In denying a request last month to stop the Chicago Cubs from putting up a right-field video board and outfield advertising signs, a federal judge cited a lack of evidence from the Wrigley rooftop businesses to back up claims the structures would hurt them financially.
In a filing last week in their case against the team, Lakeview Baseball Club and Skybox on Sheffield tried to fill that void.
Records submitted by a consultant for the businesses show a small net income and the possibility of catastrophic losses should ticket sales to their businesses drop because of blocked views.
The data chronicle monthly and year-end income — including ticket sales to Cubs games — and expenses such as mortgage payments. Chris Bue, the consultant, said in court papers that it shows a video board in right field would block views into the ballpark and destroy the businesses.
Without ticket sales, described as the rooftops’ “only significant source of revenue,” the rooftop businesses would have no income and be unable to cover mortgages — fixed costs not dependent on activity stemming from Cubs games, according to the documents filed by Tom Lombardo, an attorney representing the businesses.
“If the proposed right field video board is installed at Wrigley Field, Skybox would have no revenue, and will be unable to pay its filed mortgage and real estate expenses immediately hereafter,” Bue wrote. “If the proposed right field video board is installed at Wrigley Field, Skybox will be insolvent in that it will be unable to pay debts as they become due in the ordinary course of business.”
Bue gave similar statements regarding the outlook for Lakeview Baseball Club.
The rooftop businesses, controlled by commodities trader Edward McCarthy, have accused the Cubs of engaging in anti-competitive behavior and violating the terms of a 20-year, revenue-sharing contract that allowed the rooftops to charge admission to watch games from their bird’s-eye views.
They want the Cubs permanently barred from blocking views into Wrigley.
The team has asked the lawsuit to be dismissed. A spokesman declined comment Monday.
Last month, the team earned a victory when U.S. District Judge Virginia Kendall allowed the Cubs to continue their plans for outfield signs and video boards.
In her ruling, Kendall said that the rooftop businesses had not proven they would lose money or become insolvent.
Both sides are due back in court March 23.
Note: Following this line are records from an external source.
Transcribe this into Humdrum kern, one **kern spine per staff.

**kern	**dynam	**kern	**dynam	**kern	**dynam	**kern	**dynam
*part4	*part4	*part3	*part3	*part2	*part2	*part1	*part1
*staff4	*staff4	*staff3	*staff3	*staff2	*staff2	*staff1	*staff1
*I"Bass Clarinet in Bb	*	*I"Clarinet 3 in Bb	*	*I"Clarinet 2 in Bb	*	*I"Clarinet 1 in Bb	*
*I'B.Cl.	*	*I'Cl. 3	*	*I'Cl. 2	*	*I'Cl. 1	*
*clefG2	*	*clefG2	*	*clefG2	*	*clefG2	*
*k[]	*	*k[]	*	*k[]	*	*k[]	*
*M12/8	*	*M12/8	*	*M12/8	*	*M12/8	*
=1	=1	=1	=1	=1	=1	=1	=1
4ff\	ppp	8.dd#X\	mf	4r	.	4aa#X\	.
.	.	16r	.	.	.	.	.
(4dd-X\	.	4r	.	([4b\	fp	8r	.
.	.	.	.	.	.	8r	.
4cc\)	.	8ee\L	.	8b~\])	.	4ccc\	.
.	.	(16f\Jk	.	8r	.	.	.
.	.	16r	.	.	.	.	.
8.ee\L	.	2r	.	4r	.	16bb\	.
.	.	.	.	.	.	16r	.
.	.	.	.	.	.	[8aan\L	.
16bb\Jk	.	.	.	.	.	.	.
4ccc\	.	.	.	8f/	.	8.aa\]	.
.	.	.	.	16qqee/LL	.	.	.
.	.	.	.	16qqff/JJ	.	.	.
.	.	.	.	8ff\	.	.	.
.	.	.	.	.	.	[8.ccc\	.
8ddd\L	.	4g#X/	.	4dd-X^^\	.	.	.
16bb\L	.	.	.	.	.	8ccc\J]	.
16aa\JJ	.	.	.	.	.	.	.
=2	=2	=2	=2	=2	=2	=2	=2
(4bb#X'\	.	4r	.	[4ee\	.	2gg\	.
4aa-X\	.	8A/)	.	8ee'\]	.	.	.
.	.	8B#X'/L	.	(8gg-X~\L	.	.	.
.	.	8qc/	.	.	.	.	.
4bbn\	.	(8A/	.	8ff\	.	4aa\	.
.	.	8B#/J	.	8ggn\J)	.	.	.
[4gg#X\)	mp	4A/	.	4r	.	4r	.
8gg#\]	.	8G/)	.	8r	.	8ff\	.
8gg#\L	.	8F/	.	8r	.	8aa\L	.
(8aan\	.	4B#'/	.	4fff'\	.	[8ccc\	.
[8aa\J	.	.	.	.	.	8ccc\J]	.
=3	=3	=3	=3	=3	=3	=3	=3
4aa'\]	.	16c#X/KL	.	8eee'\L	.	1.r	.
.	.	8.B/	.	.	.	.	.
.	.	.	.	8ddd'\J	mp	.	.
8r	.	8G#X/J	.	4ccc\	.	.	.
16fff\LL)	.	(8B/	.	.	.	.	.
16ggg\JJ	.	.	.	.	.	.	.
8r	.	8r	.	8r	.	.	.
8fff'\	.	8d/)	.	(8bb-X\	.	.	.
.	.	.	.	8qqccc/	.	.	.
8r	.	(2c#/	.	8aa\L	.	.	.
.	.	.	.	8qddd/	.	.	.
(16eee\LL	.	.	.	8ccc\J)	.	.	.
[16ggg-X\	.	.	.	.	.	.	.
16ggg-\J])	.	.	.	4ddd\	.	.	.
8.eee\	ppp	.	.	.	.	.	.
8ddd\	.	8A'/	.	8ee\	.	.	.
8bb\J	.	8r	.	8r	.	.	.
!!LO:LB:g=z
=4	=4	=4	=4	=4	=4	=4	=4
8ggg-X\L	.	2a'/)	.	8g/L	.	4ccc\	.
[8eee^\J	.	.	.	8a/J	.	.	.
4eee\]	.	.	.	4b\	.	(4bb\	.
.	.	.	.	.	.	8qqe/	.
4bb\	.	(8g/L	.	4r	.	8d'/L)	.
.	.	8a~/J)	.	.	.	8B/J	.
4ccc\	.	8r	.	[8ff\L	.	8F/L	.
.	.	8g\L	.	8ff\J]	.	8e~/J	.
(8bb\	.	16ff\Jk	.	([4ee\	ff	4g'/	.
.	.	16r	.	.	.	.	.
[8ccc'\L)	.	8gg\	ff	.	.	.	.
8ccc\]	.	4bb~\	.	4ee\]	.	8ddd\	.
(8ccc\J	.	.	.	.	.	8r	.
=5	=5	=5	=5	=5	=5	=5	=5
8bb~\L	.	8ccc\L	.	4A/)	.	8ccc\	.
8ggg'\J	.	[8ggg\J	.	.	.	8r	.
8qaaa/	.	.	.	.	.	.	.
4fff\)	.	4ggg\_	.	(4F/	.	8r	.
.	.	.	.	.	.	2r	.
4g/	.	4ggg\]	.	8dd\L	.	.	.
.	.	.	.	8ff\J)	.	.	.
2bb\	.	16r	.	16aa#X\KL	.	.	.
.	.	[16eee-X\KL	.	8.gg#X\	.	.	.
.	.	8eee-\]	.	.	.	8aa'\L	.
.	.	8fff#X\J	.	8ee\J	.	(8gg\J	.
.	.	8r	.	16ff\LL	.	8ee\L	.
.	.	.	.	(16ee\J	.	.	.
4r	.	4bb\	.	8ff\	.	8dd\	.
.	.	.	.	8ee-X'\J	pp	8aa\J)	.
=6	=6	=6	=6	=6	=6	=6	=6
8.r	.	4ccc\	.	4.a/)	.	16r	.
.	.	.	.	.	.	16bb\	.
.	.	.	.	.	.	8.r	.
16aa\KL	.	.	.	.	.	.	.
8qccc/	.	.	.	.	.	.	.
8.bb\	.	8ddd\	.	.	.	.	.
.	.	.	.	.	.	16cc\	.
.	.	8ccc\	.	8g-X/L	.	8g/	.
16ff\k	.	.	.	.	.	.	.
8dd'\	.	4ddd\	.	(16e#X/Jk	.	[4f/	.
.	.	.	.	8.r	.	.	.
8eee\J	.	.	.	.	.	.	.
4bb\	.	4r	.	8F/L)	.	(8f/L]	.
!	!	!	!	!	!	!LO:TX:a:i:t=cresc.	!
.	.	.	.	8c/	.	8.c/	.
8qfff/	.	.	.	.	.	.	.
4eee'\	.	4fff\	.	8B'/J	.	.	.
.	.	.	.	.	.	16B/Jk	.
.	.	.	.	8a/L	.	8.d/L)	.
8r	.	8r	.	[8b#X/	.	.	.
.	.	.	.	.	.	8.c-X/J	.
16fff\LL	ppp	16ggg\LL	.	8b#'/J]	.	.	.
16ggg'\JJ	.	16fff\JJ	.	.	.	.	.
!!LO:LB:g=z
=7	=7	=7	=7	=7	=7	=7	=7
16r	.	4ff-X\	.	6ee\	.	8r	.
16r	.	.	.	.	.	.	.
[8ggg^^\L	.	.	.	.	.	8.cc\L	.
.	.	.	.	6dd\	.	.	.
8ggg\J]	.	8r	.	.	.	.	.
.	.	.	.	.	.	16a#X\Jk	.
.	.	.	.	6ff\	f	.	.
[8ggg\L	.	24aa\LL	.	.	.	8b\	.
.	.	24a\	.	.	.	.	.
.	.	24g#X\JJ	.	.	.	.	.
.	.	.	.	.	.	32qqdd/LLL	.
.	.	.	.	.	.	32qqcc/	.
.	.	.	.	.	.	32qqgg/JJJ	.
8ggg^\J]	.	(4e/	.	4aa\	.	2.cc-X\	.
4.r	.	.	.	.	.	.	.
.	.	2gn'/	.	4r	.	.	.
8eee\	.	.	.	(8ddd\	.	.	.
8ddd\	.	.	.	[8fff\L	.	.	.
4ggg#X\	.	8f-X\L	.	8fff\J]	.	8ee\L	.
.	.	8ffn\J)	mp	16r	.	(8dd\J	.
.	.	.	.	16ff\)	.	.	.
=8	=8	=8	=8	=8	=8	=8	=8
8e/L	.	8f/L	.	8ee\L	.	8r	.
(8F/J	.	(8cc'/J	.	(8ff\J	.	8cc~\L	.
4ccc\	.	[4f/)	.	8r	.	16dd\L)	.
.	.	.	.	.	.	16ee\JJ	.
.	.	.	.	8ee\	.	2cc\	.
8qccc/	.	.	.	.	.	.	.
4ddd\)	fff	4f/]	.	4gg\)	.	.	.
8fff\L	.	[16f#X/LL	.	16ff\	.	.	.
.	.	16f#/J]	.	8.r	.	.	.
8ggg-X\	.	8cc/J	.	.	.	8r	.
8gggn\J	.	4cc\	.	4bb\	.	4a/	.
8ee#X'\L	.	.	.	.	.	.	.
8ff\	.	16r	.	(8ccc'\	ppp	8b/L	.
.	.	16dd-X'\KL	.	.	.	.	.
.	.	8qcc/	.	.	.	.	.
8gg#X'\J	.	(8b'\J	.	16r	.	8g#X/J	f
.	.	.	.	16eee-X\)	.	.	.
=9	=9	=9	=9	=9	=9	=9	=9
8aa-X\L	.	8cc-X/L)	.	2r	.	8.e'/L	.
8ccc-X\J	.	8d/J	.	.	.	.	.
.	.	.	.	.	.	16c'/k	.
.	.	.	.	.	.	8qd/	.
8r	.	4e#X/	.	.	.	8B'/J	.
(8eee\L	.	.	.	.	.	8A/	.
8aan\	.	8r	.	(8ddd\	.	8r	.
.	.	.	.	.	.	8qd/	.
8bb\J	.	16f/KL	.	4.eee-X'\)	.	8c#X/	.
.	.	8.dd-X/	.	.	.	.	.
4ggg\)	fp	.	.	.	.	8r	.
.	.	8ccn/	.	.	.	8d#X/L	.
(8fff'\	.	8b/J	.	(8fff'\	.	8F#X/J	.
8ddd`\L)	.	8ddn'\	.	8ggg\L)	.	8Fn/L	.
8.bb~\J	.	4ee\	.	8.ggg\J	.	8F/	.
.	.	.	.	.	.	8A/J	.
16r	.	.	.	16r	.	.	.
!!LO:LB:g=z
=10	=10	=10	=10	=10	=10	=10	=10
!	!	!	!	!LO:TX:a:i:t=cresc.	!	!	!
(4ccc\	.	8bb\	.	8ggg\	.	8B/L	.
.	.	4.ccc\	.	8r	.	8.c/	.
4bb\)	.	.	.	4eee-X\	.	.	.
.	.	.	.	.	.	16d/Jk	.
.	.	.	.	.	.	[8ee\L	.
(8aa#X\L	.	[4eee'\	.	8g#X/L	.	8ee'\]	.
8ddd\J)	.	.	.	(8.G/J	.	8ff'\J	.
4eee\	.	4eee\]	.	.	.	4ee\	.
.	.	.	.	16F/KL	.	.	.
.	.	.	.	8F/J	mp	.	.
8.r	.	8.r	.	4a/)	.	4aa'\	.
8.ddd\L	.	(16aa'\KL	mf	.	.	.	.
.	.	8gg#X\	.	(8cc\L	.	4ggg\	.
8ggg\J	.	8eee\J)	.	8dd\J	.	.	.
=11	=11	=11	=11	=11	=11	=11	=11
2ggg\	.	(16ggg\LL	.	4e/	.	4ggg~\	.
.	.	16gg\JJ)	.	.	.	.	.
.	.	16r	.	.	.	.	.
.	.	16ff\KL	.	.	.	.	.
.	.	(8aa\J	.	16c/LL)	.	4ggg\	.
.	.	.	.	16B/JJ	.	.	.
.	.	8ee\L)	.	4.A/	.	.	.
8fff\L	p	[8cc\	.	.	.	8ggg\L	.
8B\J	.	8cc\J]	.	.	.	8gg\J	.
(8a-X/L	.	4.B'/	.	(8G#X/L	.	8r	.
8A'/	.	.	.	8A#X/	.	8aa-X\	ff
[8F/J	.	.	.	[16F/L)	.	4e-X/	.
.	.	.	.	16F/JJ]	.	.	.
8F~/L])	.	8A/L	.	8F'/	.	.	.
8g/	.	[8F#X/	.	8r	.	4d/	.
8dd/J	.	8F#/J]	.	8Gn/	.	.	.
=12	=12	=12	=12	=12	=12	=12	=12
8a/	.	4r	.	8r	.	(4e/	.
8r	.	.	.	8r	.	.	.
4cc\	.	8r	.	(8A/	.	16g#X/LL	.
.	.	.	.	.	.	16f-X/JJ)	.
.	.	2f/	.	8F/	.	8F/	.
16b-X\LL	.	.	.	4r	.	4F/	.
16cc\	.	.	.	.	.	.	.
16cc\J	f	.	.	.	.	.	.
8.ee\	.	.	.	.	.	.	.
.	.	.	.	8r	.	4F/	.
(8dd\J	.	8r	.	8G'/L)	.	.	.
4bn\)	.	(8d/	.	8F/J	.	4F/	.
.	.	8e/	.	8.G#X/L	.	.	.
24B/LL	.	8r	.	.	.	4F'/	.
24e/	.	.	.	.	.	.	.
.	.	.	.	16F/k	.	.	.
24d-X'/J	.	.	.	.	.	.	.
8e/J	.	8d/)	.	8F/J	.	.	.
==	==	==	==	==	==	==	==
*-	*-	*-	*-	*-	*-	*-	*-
But last week’s filings provide a peek into McCarthy’s businesses, which face the prospect of offering tickets on opening day without views into the historic stadium.
Last year, Skybox on Sheffield, at 3627 N. Sheffield, took in nearly $2 million in ticket sales during Cubs games and concerts. Its gross profit was $1.2 million. After operating expenses such as employee payroll, utilities and $651,286 in mortgage payments, its net income was $145,560.
Lakeview Baseball Club, at 3633 N. Sheffield, reported $1.5 million in gross income, including nearly $1.37 million in sales. Its gross profit was $857,573, and after operating expenses, its net income was $39,850. It paid $250,515 toward its mortgage, whose loan balance was $4.25 million through Feb. 26.
Bue, based in Chicago, started LBKD Corp. after working in the health insurance industry and works with small businesses, according to her company’s website.
Lombardo could not be reached for comment.
The documents filed also show the amounts the two rooftop clubs paid the team under the contract’s condition to deliver 17 percent of annual revenue. Last March, Skybox on Sheffield paid $321,995 and Lakeview Baseball Club paid $222,366, payments likely for the 2013 season.
Tension between the Cubs and nearby rooftop businesses lining Waveland and Sheffield avenues have only escalated since the Ricketts family bought the team in 2009.
In January, the family bought three buildings with rooftop businesses and have their eyes on more.